It’s always interesting reading an author’s work when she’s writing something markedly different from her most famous work: Stephen King’s literary fiction, Agatha Christie’s romance novels, Stephen Fry’s thrillers and recently I finished reading Shirley Jackson’s Life Among the Savages, a collection of stories and essays of the author’s home life raising her children.
Reading something like Erma Bombeck, Jackson’s stories detail the frustration and foibles that befall her and her family as she forges a life with her husband and her four kids in a large country house. Instead of writing tales of terror, these are comfy, chatty stories of Jackson’s precocious kids and their various adventures that are pretty typical for children growing up – playing outside, interacting with other kids and teachers, and developing character quirks of their own.
Jackson’s voice is that of a patient, sometimes-bemused narrator. She’s infinitely patient with her children. Her husband is a peripheral presence – kind, slightly-put upon and long-suffering – he does veer slightly in the befuddled, clueless dad trope. But it’s the children that dominate the book – eldest child, Laurie (short for Lawrence) is a charming little boy who’s slightly pushy and obstinate. The major drama of Laurie is his accident, when he got hit by a car – it’s not as serious as it sounds, and much of the narration is played for laughs. Her second eldest, Jannie, is a prim and proper little girl, who idolizes her extremely feminine school teacher, and spouts off Miss Manners tips for behaving like a perfect little lady. She has two other children – Sally and Barry – both babies, who don’t leave as distinct a mark as their older siblings.
Jackson’s prose is fantastic and she’s got a brilliant eye for dialogue, character and detail – there’s a terrific story of her shopping trip to the department store with her kids, and being accosted by a pushy salesman trying to get Laurie involved in some sort of advertising scheme. The kids are good-natured, but push Jackson’s buttons, often testing their mother’s limits as she tries to retain her sanity, while keeping up the appearance of a traditional, well-adjusted family. Another great story has Jackson taking Jannie to a party, and feeling that she comes up short with the other mothers, all of whom are richer and more refined.
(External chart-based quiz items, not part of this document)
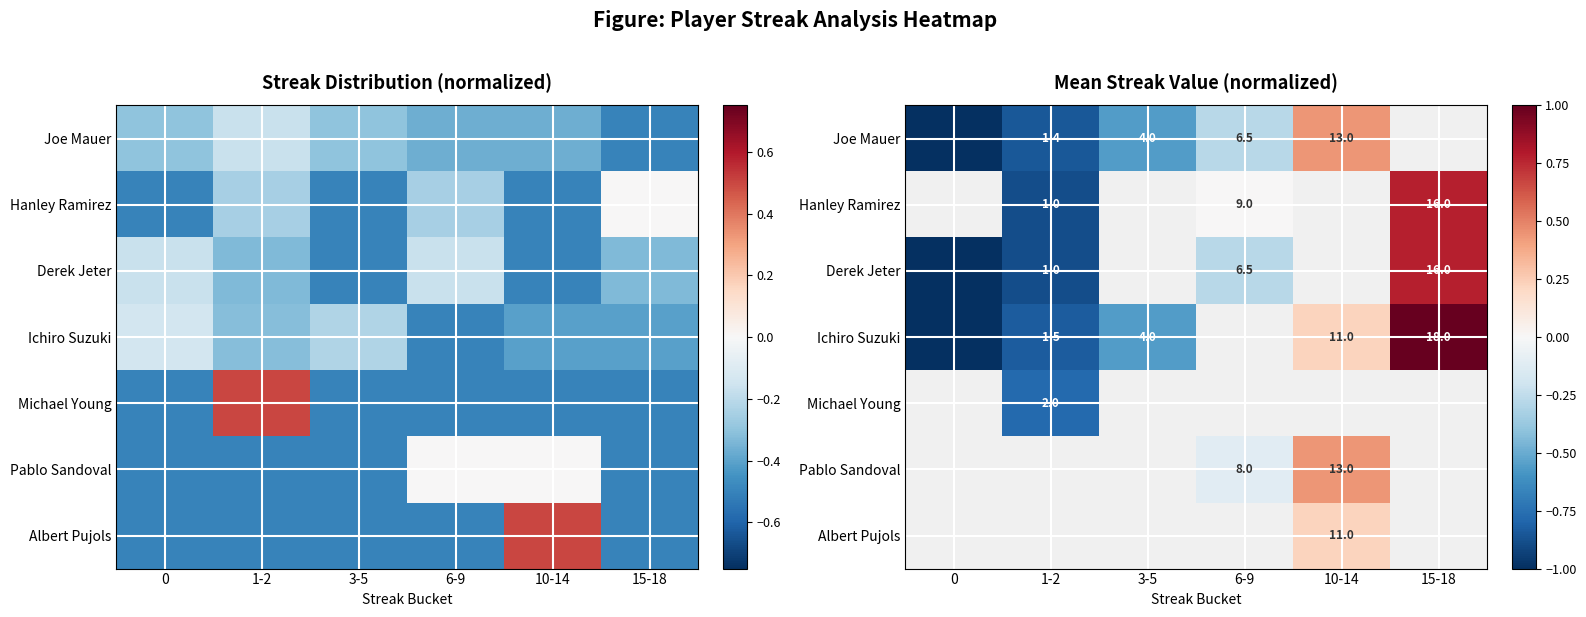

Which category has the highest value in the Joe Mauer series?

10-14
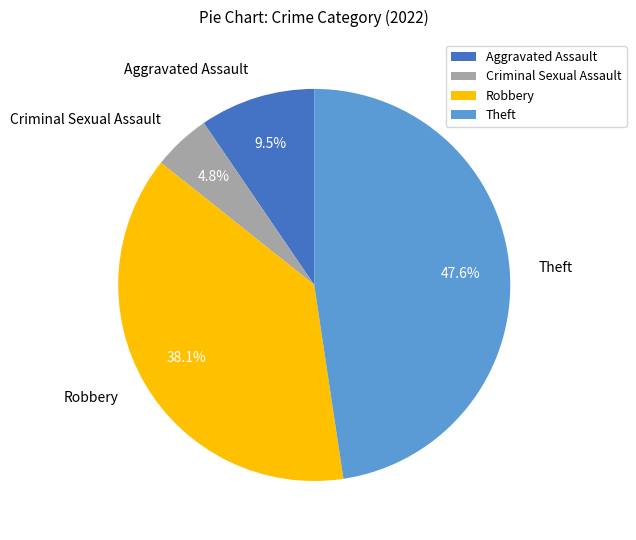

True or false: Criminal Sexual Assault accounts for 14% of the total.

False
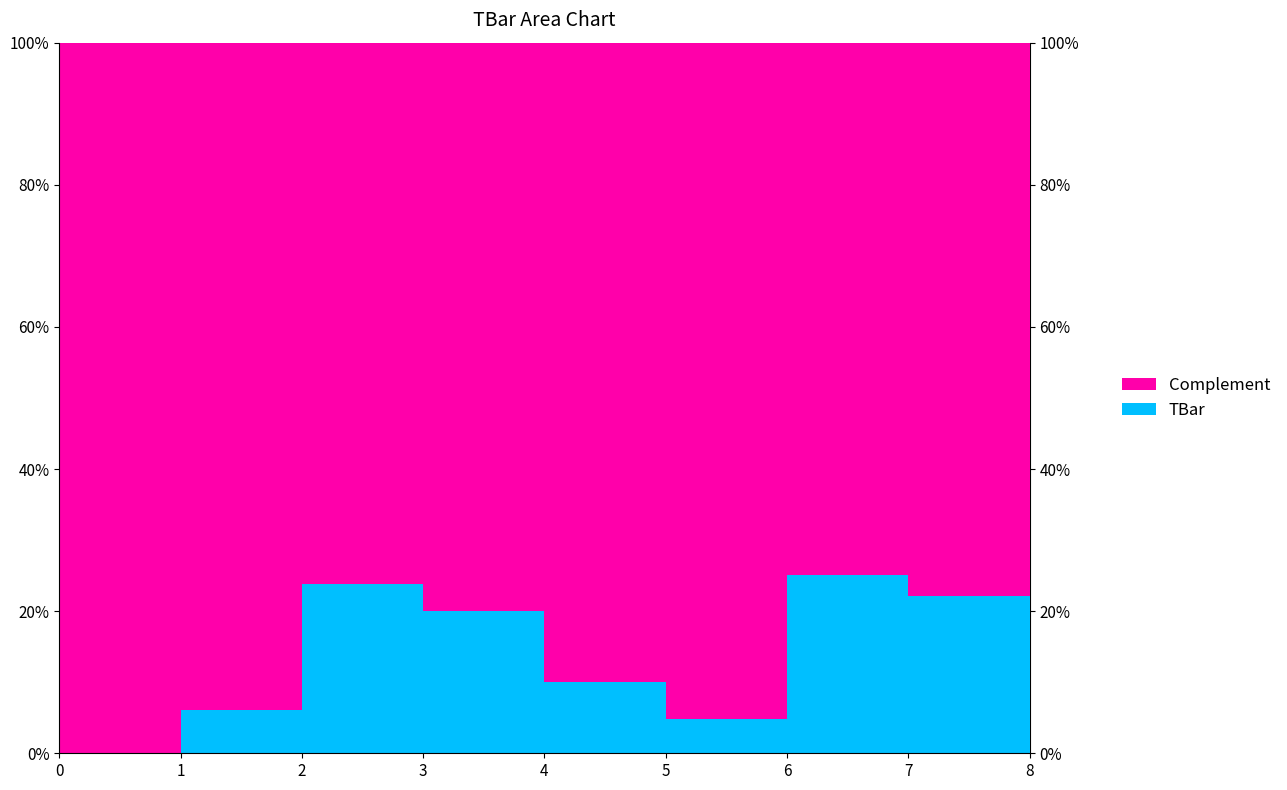

Reading left to right, extract all data points from this chart.

0=0.0	1=6.1	2=23.9	3=20.0	4=10.0	5=4.8	6=25.2	7=22.1	8=27.7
Also great is Jackson’s description of being very pregnant with her youngest and going into labor, while her kids looked askance at the impending birth of their little brother.
Life Among the Savages is a quick and breezy read. It’s not a great representation of Jackson’s talent or strengths as a writer – it’s not a typical work for her. It’s a fantastic, fun read that will leave a lot of its readers laughing, while relating to some of Jackson’s thoughts on motherhood.